The description of the physical characteristics of ventilation noise is based on more reliable knowledge than the description of the human effect. Misconceptions about the levels and frequency characteristics of ventilation noise are still common. This in turn has sometimes led to wrong suggestions about the measures that should be taken in order to eliminate the effects of a ventilation noise exposure.
The links between levels of exposure and inconvenience caused by ventilation noise are described in an investigation carried out on office workers.2 Technical measurements and analyses of the ventilation noise at 155 typical office workplaces were in this study combined with assessments by the office workers of the level of disturbance that they experienced, the effect on working performance, fatigue, stress-related pain, and headaches. The average noise level was about 40 dB(A) at two of the workplaces, while it was about 35 dB(A) at two others. It emerged from the narrow-band analyses that the sound pressure levels of the infrasound were not in any event of an order that this type of sound frequencies (below 20 Hz) could contribute to any disturbance effects. Any steps taken to counter the sound frequencies of the ventilation noise under 50 Hz, i. e., the point of intersection between the threshold curve of auditory perception and the spectral level distribution curve of the ventilation noise, would thus be ineffective in these cases. This conclusion is based on the fact that the sound pressure levels of the ventilation noise frequency under 50 Hz were significantly below the threshold curve of auditory perception, and as such were not audible. This situation is considered to be representati ve of today’s ventilation noise in offices. The same results were obtained in a study by Paakkonen.3 It must be pointed out, however, that levels above the perception threshold in the infrasound range can, of course, be generated from heavy — duty ventilation systems, for example in factories, stores, and department stores.
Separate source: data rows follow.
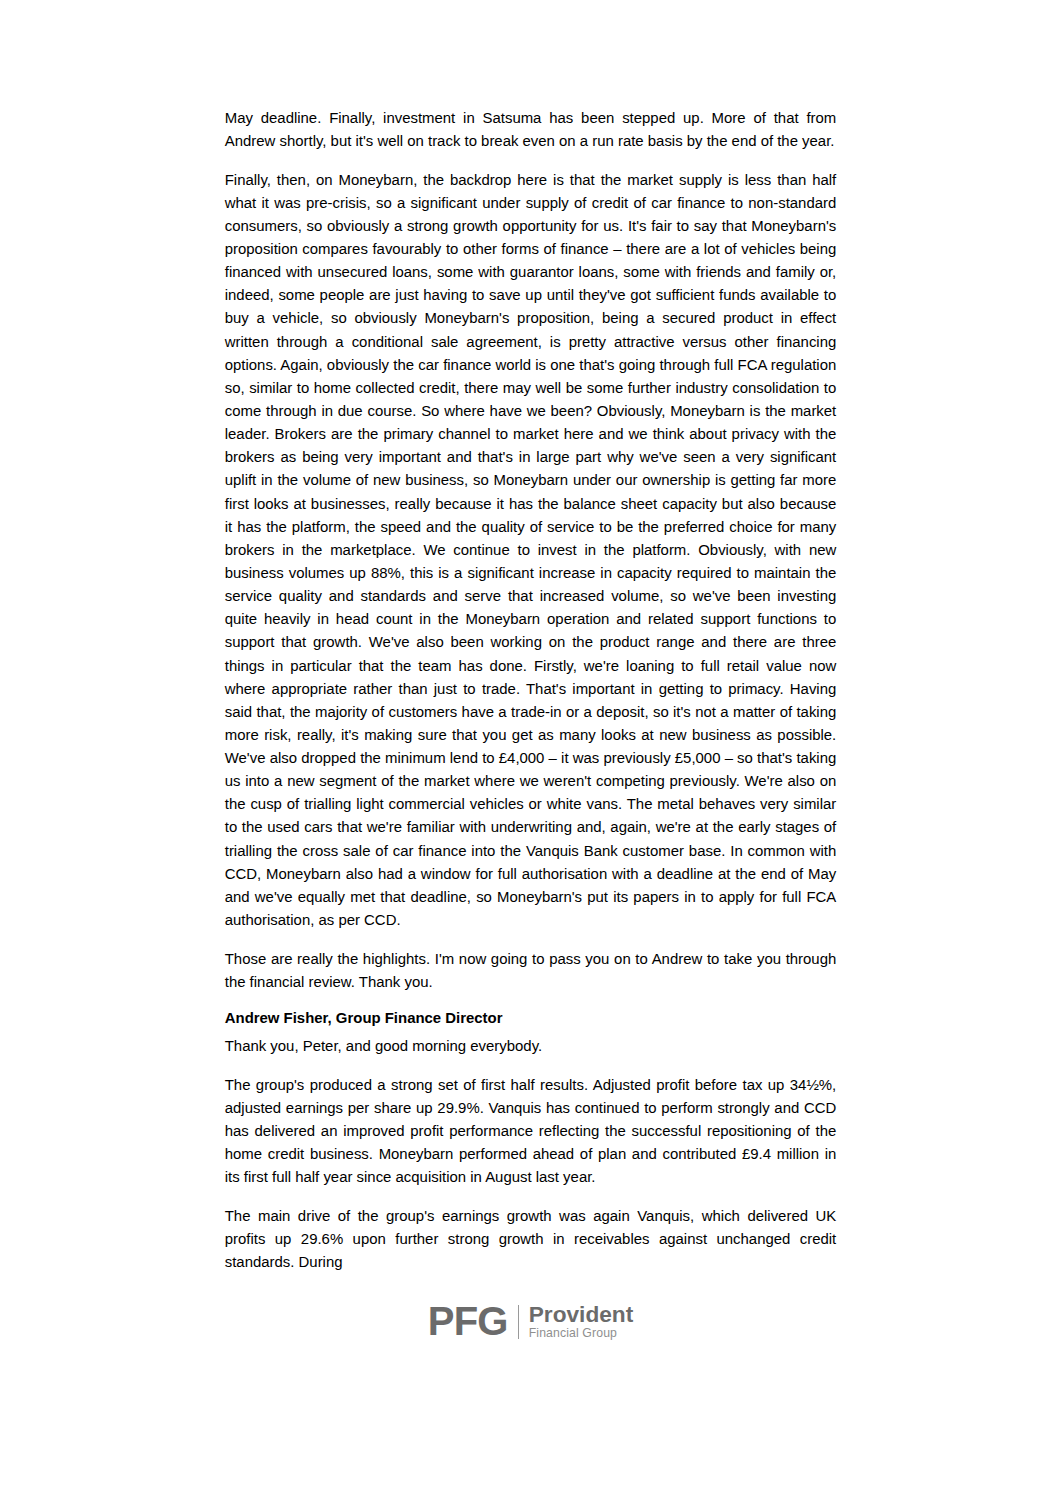May deadline. Finally, investment in Satsuma has been stepped up. More of that from Andrew shortly, but it's well on track to break even on a run rate basis by the end of the year.
Finally, then, on Moneybarn, the backdrop here is that the market supply is less than half what it was pre-crisis, so a significant under supply of credit of car finance to non-standard consumers, so obviously a strong growth opportunity for us. It's fair to say that Moneybarn's proposition compares favourably to other forms of finance – there are a lot of vehicles being financed with unsecured loans, some with guarantor loans, some with friends and family or, indeed, some people are just having to save up until they've got sufficient funds available to buy a vehicle, so obviously Moneybarn's proposition, being a secured product in effect written through a conditional sale agreement, is pretty attractive versus other financing options. Again, obviously the car finance world is one that's going through full FCA regulation so, similar to home collected credit, there may well be some further industry consolidation to come through in due course. So where have we been? Obviously, Moneybarn is the market leader. Brokers are the primary channel to market here and we think about privacy with the brokers as being very important and that's in large part why we've seen a very significant uplift in the volume of new business, so Moneybarn under our ownership is getting far more first looks at businesses, really because it has the balance sheet capacity but also because it has the platform, the speed and the quality of service to be the preferred choice for many brokers in the marketplace. We continue to invest in the platform. Obviously, with new business volumes up 88%, this is a significant increase in capacity required to maintain the service quality and standards and serve that increased volume, so we've been investing quite heavily in head count in the Moneybarn operation and related support functions to support that growth. We've also been working on the product range and there are three things in particular that the team has done. Firstly, we're loaning to full retail value now where appropriate rather than just to trade. That's important in getting to primacy. Having said that, the majority of customers have a trade-in or a deposit, so it's not a matter of taking more risk, really, it's making sure that you get as many looks at new business as possible. We've also dropped the minimum lend to £4,000 – it was previously £5,000 – so that's taking us into a new segment of the market where we weren't competing previously. We're also on the cusp of trialling light commercial vehicles or white vans. The metal behaves very similar to the used cars that we're familiar with underwriting and, again, we're at the early stages of trialling the cross sale of car finance into the Vanquis Bank customer base. In common with CCD, Moneybarn also had a window for full authorisation with a deadline at the end of May and we've equally met that deadline, so Moneybarn's put its papers in to apply for full FCA authorisation, as per CCD.
Those are really the highlights. I'm now going to pass you on to Andrew to take you through the financial review. Thank you.
Andrew Fisher, Group Finance Director
Thank you, Peter, and good morning everybody.
The group's produced a strong set of first half results. Adjusted profit before tax up 34½%, adjusted earnings per share up 29.9%. Vanquis has continued to perform strongly and CCD has delivered an improved profit performance reflecting the successful repositioning of the home credit business. Moneybarn performed ahead of plan and contributed £9.4 million in its first full half year since acquisition in August last year.
The main drive of the group's earnings growth was again Vanquis, which delivered UK profits up 29.6% upon further strong growth in receivables against unchanged credit standards. During
PFG Provident Financial Group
It should also be pointed out that the levels from ventilation noise in, for example, workshop premises are often lower than those emanating from other sources, for example machines of various kinds. It is not uncommon for the ventilation noise from industrial premises to cause more disturbance in adjacent offices than in the industrial premises themselves. The fact that ventilation noise propagates in this manner is due to its pronounced low-frequency character. The more low-frequency components in the noise, the greater the propagation. Sound radiation from industrial premises, via duct openings in facades and roofs, may in this manner also cause disturbances in nearby residential accommodations.